◆ WHAT YOU SHOULD DO
Pull every line holding the word "Club" out of the data and copy it.
----- DATA EXCERPTS -----
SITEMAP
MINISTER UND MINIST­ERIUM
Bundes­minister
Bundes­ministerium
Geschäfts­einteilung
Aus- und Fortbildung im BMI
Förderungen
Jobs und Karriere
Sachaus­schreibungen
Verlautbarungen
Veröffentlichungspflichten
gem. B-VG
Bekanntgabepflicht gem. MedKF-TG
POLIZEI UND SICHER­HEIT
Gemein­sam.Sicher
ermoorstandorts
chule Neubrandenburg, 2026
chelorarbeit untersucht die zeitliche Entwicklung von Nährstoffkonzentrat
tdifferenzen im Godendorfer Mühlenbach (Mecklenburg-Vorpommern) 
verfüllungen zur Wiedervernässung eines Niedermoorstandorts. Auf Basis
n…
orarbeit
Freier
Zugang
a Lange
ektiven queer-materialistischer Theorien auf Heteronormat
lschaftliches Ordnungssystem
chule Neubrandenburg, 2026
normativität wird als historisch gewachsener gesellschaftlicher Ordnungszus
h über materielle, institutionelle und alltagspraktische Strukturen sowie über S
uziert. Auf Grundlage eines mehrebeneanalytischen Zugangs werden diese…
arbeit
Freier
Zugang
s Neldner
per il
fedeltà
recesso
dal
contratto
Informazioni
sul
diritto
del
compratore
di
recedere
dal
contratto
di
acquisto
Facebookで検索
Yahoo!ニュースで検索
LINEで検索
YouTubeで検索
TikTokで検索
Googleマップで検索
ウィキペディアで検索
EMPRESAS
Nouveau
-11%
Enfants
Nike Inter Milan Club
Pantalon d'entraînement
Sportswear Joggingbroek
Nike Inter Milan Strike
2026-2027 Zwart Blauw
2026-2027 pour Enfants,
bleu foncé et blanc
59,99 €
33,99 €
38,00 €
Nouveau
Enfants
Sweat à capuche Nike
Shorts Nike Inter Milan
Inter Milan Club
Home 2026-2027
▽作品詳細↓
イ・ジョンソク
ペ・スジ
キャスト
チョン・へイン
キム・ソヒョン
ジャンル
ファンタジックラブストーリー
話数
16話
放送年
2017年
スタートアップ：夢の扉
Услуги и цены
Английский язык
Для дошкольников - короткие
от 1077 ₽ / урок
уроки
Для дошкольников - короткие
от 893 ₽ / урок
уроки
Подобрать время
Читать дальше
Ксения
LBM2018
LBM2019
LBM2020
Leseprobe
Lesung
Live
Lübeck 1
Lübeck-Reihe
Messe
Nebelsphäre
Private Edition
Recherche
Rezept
-----
◆ WRITTEN ANSWER
Nike Inter Milan Club
Inter Milan Club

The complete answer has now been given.